I am interested in your opinion and/or experience regarding the "state-of-the-art" power supply topologies used these days in the power range of about 1W to 20 kW. Although I work now for >10 years on power supplies, there are some topologies, which I think, nowadays are just found in textbooks and not in the industry. E.g., I have never seen a hard-switching half-bridge dc/dc converter (just ZVS LLC) in a project, a hard switching full-bridge (just as ZVS phase-shift or as H-Bridge for DC motor drivers but not in an actual SMPS), and also the single-ended forward converter seems to vanish (although I have seen them in older days 10 - 15 years ago in some designs).

Therefore I am curious about what you think, which topologies are up-to-date. My perception is that the following topologies are most frequently used:

- buck and synchronous buck
- flyback (mostly DCM, quasi-resonant, and active clamp)

◆ Extracted records:

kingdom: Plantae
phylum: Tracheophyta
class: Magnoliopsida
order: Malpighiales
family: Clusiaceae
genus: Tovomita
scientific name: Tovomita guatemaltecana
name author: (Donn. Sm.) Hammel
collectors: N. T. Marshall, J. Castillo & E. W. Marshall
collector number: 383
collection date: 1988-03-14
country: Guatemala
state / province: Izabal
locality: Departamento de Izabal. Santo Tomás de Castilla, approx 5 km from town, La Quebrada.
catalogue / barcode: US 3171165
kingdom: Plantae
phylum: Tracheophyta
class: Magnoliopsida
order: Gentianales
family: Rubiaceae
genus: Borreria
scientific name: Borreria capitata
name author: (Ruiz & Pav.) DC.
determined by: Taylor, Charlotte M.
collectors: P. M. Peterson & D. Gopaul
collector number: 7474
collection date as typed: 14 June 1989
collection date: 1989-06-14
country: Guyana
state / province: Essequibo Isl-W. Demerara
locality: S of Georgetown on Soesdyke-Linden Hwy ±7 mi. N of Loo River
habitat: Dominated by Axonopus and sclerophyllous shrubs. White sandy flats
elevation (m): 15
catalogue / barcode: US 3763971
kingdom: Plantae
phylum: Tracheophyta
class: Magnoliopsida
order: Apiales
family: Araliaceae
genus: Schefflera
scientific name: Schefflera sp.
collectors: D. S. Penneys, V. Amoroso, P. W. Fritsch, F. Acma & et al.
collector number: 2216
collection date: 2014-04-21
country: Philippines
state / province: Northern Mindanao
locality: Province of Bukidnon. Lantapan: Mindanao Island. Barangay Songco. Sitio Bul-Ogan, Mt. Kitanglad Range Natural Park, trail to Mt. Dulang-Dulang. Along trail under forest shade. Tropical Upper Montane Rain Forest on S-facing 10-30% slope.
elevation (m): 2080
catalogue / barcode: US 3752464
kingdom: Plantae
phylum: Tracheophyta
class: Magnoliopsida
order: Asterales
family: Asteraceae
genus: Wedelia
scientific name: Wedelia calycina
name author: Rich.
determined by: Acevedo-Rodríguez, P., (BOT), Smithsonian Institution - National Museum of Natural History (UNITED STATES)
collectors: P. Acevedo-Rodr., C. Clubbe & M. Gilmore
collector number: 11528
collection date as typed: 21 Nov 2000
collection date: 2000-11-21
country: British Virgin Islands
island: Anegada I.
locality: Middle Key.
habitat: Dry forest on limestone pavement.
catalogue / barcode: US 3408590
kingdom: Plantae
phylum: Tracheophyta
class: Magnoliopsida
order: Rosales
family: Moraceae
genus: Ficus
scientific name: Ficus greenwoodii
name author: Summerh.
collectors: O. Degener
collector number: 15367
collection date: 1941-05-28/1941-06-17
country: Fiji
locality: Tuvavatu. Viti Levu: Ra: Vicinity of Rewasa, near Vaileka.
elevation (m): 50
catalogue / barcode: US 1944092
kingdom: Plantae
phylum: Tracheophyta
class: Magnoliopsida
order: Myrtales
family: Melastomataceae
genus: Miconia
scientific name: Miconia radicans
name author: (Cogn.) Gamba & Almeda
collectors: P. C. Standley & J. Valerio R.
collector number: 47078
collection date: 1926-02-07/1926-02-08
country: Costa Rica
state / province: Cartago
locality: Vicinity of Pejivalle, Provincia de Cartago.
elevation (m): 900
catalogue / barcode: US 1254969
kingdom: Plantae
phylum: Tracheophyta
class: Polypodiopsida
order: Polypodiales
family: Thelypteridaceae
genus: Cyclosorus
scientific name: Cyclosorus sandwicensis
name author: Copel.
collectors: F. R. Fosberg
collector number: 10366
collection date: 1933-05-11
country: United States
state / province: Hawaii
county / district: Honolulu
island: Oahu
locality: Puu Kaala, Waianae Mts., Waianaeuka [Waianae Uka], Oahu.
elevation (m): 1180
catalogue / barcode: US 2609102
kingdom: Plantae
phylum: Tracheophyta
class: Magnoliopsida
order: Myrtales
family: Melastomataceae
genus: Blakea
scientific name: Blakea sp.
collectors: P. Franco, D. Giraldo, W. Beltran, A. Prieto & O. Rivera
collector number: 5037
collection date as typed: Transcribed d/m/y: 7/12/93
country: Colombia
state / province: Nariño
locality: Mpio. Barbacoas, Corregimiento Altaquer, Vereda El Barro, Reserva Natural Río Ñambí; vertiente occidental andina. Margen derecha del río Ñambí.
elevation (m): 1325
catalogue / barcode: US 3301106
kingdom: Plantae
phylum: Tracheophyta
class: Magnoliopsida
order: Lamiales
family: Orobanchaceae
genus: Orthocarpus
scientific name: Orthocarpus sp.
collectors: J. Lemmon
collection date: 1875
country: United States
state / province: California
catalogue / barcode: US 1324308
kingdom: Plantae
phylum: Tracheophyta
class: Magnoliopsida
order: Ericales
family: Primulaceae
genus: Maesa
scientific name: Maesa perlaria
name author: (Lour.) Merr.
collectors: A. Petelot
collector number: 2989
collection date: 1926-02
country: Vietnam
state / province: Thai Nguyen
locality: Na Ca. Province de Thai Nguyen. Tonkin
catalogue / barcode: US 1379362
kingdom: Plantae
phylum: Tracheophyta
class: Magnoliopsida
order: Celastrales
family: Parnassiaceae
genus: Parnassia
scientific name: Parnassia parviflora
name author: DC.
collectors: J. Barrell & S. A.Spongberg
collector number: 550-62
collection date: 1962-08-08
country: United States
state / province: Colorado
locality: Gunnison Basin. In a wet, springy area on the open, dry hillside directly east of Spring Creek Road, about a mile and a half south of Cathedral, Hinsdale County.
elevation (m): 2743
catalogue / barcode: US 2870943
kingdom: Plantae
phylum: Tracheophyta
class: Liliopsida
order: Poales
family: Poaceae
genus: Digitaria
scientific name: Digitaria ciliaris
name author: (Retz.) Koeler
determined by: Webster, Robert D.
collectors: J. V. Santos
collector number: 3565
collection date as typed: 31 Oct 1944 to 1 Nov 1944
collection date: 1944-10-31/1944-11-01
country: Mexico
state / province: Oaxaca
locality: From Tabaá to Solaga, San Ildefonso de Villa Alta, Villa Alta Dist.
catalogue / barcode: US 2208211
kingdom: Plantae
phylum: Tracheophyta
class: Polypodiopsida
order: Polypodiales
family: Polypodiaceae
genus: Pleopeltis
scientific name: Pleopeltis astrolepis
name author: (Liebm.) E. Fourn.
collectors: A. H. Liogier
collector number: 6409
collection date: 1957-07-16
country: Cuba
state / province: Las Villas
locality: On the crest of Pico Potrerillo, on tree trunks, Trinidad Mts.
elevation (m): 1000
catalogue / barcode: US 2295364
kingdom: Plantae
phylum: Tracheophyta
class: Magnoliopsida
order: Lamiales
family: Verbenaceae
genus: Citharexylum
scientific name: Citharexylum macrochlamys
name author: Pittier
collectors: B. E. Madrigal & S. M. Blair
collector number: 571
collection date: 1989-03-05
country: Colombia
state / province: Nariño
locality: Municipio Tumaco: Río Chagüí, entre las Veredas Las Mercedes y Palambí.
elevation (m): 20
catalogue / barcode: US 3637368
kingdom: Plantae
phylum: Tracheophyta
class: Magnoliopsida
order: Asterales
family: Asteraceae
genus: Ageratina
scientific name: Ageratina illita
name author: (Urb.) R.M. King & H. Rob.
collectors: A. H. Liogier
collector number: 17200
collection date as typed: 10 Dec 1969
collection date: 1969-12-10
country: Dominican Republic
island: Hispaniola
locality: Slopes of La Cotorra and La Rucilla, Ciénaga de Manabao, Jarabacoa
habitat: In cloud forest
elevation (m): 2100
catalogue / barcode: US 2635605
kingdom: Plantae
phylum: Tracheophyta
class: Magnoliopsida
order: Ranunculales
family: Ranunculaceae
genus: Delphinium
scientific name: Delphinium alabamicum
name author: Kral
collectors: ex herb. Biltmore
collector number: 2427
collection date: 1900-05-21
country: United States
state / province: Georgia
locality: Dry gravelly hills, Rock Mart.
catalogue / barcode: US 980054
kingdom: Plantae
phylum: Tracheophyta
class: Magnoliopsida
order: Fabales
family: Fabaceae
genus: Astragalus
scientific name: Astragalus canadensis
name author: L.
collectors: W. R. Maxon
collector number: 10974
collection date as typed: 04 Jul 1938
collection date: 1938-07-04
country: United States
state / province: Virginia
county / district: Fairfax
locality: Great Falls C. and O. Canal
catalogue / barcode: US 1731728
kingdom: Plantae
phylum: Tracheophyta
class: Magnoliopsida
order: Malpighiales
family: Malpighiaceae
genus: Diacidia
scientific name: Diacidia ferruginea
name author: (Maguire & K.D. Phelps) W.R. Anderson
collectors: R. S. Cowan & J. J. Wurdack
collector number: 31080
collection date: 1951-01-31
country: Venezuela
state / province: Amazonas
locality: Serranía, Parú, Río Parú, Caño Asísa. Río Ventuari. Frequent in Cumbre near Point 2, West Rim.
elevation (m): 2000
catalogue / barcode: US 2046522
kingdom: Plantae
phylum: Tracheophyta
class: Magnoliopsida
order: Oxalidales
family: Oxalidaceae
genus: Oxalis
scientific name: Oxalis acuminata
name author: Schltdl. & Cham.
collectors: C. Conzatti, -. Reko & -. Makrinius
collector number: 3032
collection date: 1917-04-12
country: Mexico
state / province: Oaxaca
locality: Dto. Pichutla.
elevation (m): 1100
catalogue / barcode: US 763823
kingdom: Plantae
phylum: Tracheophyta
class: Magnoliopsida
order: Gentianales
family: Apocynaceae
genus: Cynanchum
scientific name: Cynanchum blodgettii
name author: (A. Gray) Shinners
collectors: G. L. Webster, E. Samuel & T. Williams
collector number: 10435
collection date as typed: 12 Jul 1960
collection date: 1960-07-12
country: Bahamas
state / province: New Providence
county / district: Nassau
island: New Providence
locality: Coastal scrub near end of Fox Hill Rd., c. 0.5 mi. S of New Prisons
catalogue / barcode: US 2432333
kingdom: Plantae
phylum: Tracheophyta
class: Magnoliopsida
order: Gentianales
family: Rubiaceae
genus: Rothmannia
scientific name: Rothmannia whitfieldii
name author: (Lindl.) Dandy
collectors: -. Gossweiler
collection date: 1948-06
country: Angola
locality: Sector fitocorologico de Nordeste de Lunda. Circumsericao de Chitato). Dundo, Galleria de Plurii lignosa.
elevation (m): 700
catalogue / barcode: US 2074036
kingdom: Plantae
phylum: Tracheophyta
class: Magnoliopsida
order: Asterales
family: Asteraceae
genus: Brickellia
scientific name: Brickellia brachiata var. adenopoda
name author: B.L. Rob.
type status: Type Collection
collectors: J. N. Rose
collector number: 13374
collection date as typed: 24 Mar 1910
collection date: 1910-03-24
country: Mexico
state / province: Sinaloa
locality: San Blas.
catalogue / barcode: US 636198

◆ DIRECTIONS:
1) According to the post about power supply topologies, for how long has the writer worked on power supplies?
2) List the power supply topologies that the writer of the post says are rarely or never seen in industry projects anymore.
3) Extend the post about power supply topologies from where it stops.

◆ IN RESPONSE:
1) More than 10 years.

2)
- Hard-switching half-bridge dc/dc converter
- Hard-switching full-bridge
- Single-ended forward converter

3)
- boost converter (mostly for PFC and sometimes in low voltage applications)
- LLC resonant converter (half-bridge and full-bridge)
- ZVS phase-shift full-bridge
- two-transistor flyback and two-transistor forward
- active clamp forward
- SEPIC (low power only <50W mostly battery-operated equipment)

What is your opinion is my perception wrong or am I biased? Which topologies do you think a designer should know these days?

aksg81:
You missed dual active bridges for Isolated bidirectional applications but other than that I agree. I have also heard from more senior folks that for a given "type" of application and power level there's not much choice of topology.

megajocke:
I was surprised to find a single-ended forward converter in a Mean Well SP-500-24, a 500W 24V power supply.




Switching transistors are two 2SK3878 in parallel. If I remember correctly it connects the clamp winding and diode through a capacitor to the power winding/mosfet drain to effectively clamp turn-off voltage spikes.

I measured switching frequency and it was 62 kHz.
PWM controller TL3845P.
PFC controller LT1249.

SP-500-24 is out of production since a few years back, but I wonder if the PSP-600-24 in current production with the same form factor is similar (or if they went to a two-transistor forward maybe?).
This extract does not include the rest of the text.